Pugnam pela equidade na lamentação, opõem-se a hierarquias de transtorno. E exigem que todas as calamidades tenham o mesmo espaço nos jornais, seja uma inundação em Alcântara ou em Manila.

Esta semana, voltei a falhar. Enquanto a morte de Manoel de Oliveira me fazia pena, lembrei-me que não lamentei o falecimento de Wu Tianming, o realizador chinês que se finou no ano passado. Eram ambos cineastas venerandos, assisti ao mesmo número de filmes de Wu Tianming e de Oliveira (cerca de zero), estão igualmente cadáveres. O que me faz borrifar na equidistância?

Ainda por cima, sou faccioso não só na resposta a grandes catástrofes e desgraças menores, mas também face a bagatelas sem carga dramática. Por exemplo, há tempos li uma notícia sobre os possíveis nomes para a filha do Príncipe William e, após breve reflexão, concluí que não sei o nome de nenhum dos 25 filhos do Rei Mswati III, da Suazilândia. Aliás, na altura nem sabia que o Rei Mswati III tem 25 filhos. Ou, sequer, que é o Rei da Suazilândia. Aliás, ignorava que a Suazilândia é uma monarquia. Vou ser franco: nem sabia que é um país, julgava que era um parque temático. Tive de me wikinformar para escrever este texto.

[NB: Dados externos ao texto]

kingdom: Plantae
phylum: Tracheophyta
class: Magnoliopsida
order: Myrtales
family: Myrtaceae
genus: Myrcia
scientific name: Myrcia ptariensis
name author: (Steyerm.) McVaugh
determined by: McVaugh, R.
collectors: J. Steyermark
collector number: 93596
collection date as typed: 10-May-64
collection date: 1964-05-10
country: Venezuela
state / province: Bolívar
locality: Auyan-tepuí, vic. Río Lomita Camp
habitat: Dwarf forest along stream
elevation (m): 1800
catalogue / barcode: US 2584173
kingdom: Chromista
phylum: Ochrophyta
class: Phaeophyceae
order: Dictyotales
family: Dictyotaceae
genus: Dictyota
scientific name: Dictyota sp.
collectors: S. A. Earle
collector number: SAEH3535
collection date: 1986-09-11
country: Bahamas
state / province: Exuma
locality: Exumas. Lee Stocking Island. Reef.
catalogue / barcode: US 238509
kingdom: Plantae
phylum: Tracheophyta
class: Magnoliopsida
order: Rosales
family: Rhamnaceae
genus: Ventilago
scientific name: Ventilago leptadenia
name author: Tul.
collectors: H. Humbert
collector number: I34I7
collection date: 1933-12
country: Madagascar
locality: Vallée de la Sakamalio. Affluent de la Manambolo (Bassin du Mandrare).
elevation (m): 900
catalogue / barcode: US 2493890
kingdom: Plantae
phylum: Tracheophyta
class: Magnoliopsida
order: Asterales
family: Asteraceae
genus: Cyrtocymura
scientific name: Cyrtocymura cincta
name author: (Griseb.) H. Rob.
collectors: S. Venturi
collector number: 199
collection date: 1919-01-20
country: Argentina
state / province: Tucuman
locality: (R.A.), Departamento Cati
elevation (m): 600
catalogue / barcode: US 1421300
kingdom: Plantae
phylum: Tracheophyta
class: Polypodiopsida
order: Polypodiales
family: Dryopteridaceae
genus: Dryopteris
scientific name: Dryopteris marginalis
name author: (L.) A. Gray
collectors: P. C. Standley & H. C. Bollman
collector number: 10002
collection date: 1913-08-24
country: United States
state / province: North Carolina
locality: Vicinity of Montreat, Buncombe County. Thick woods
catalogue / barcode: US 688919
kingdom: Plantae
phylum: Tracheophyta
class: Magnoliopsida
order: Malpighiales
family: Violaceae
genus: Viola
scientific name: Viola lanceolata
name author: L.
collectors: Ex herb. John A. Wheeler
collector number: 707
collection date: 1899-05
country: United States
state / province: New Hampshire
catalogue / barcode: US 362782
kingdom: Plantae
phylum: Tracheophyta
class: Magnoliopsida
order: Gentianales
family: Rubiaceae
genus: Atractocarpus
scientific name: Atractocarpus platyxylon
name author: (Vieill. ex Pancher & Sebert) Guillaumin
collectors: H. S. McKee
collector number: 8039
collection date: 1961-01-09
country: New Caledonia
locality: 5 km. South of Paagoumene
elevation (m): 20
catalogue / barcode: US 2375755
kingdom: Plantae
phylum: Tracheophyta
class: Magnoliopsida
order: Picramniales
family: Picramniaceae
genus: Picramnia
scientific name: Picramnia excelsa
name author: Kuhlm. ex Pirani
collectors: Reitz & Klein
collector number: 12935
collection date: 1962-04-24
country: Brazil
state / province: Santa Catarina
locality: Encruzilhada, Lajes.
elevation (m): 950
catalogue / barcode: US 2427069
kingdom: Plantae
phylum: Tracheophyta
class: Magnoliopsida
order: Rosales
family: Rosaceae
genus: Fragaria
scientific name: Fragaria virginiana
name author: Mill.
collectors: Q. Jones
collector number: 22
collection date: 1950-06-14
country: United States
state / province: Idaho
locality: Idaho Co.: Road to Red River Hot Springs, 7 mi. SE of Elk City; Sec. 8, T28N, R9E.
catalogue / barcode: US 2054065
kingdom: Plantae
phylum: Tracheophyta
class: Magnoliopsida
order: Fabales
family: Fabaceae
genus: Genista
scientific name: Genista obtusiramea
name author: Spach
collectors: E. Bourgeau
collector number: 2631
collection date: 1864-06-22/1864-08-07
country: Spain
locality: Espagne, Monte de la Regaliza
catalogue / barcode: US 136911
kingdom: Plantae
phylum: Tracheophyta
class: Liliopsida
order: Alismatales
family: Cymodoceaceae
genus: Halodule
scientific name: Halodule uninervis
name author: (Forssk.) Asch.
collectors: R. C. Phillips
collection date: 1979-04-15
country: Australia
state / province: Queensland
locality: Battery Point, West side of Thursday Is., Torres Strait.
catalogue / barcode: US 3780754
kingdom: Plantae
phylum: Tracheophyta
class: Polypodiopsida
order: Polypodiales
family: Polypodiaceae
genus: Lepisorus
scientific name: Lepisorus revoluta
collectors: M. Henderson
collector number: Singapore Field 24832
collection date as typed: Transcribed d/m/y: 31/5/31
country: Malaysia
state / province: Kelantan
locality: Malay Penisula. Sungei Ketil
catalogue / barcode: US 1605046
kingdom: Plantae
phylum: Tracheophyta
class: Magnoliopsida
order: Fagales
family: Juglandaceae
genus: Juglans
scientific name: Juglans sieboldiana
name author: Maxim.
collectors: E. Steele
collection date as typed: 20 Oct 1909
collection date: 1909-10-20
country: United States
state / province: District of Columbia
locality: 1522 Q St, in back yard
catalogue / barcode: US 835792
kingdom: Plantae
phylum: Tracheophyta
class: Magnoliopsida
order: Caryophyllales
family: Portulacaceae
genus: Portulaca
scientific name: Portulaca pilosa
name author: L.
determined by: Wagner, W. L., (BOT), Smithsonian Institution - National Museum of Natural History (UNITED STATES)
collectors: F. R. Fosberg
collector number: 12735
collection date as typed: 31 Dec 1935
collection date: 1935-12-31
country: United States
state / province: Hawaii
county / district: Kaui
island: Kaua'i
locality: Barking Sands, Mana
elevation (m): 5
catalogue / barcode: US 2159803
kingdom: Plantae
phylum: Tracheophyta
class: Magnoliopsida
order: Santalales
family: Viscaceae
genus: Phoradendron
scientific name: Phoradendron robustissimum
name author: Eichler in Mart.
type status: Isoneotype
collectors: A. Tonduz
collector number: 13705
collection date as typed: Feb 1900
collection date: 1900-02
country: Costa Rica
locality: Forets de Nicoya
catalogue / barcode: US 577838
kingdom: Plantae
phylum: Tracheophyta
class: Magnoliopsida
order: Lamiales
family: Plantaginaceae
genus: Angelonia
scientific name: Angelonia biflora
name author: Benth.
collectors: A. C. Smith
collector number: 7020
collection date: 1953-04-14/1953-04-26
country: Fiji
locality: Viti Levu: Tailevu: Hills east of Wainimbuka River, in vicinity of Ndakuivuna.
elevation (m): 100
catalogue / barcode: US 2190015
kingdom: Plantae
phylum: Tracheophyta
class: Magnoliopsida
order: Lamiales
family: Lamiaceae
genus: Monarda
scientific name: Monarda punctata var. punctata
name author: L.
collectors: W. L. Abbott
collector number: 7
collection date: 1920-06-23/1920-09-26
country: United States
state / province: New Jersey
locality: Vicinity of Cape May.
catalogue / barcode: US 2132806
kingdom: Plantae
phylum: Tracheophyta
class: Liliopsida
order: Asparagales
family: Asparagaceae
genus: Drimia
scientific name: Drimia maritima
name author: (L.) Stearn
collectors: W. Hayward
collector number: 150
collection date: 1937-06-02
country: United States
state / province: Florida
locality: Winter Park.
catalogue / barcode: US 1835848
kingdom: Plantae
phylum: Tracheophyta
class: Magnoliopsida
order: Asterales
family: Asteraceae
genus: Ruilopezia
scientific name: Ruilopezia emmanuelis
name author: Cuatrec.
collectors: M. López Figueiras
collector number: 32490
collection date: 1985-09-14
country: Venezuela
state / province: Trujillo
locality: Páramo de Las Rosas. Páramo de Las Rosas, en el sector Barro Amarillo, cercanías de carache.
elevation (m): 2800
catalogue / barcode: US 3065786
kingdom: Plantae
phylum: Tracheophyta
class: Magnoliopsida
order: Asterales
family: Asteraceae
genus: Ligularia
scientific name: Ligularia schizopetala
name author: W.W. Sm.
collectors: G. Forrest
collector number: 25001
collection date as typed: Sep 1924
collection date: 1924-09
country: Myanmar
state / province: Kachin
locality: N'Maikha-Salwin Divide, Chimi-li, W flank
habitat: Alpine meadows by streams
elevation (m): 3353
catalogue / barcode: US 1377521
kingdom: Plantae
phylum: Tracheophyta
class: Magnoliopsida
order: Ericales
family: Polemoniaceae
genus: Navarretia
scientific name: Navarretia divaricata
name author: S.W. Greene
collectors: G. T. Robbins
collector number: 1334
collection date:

Tenho inveja dos paladinos da equidade, que conseguem racionar a mesma quantidade de lágrimas para uma morte na família, a morte de um vizinho ou a morte de um estranho. Apresentam uma notável regularidade exibicional na comiseração. Devem ter descoberto o segredo para se comoverem o mesmo por todos. Desconfio que seja não se comover por nenhum.